Dataset entries:
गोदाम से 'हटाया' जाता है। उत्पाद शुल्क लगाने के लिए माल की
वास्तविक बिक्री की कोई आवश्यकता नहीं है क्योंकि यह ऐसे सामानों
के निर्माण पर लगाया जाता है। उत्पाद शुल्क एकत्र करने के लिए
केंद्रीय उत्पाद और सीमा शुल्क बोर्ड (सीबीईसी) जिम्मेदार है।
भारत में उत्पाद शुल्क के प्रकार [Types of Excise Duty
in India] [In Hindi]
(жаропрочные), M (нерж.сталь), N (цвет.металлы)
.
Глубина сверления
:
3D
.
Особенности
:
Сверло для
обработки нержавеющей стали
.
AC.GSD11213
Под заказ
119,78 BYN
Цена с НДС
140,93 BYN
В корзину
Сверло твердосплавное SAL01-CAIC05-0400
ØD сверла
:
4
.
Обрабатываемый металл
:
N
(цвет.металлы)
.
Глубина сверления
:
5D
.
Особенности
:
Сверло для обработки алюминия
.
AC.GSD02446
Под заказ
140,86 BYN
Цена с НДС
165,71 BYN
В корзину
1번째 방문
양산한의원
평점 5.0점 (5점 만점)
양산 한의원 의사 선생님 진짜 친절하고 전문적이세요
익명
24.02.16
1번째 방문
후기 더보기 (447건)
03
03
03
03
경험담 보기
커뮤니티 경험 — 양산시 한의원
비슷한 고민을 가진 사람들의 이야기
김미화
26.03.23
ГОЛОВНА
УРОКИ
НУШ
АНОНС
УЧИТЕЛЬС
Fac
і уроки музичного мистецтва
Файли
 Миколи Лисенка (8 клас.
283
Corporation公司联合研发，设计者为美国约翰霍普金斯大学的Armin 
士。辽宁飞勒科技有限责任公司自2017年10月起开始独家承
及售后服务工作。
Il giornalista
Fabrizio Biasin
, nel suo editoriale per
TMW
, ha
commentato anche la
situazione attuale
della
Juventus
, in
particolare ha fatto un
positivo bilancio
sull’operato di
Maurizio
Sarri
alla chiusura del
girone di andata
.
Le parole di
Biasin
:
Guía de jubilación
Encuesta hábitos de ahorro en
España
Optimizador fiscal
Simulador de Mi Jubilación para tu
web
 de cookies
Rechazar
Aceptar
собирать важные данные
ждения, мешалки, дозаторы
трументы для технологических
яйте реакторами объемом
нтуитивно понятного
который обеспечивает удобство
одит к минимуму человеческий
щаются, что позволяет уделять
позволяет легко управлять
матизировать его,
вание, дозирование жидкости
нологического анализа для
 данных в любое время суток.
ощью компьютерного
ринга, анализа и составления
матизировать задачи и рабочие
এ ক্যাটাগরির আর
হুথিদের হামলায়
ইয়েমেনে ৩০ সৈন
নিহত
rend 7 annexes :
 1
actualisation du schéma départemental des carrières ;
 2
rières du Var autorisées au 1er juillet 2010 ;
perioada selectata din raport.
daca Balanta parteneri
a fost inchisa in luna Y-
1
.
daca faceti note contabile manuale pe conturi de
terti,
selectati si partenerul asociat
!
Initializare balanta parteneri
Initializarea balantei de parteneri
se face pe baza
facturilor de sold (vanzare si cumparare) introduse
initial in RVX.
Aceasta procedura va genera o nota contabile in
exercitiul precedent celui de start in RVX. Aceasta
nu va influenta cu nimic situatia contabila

→ **WORK TO COMPLETE**
Which lines run from the one holding "Fabrizio Biasin" through the end of the data? Write them out exactly, ends included, and add nothing.

→ **SOLUTION TO THE PROBLEM**
Fabrizio Biasin
, nel suo editoriale per
TMW
, ha
commentato anche la
situazione attuale
della
Juventus
, in
particolare ha fatto un
positivo bilancio
sull’operato di
Maurizio
Sarri
alla chiusura del
girone di andata
.
Le parole di
Biasin
:
Guía de jubilación
Encuesta hábitos de ahorro en
España
Optimizador fiscal
Simulador de Mi Jubilación para tu
web
 de cookies
Rechazar
Aceptar
собирать важные данные
ждения, мешалки, дозаторы
трументы для технологических
яйте реакторами объемом
нтуитивно понятного
который обеспечивает удобство
одит к минимуму человеческий
щаются, что позволяет уделять
позволяет легко управлять
матизировать его,
вание, дозирование жидкости
нологического анализа для
 данных в любое время суток.
ощью компьютерного
ринга, анализа и составления
матизировать задачи и рабочие
এ ক্যাটাগরির আর
হুথিদের হামলায়
ইয়েমেনে ৩০ সৈন
নিহত
rend 7 annexes :
 1
actualisation du schéma départemental des carrières ;
 2
rières du Var autorisées au 1er juillet 2010 ;
perioada selectata din raport.
daca Balanta parteneri
a fost inchisa in luna Y-
1
.
daca faceti note contabile manuale pe conturi de
terti,
selectati si partenerul asociat
!
Initializare balanta parteneri
Initializarea balantei de parteneri
se face pe baza
facturilor de sold (vanzare si cumparare) introduse
initial in RVX.
Aceasta procedura va genera o nota contabile in
exercitiul precedent celui de start in RVX. Aceasta
nu va influenta cu nimic situatia contabila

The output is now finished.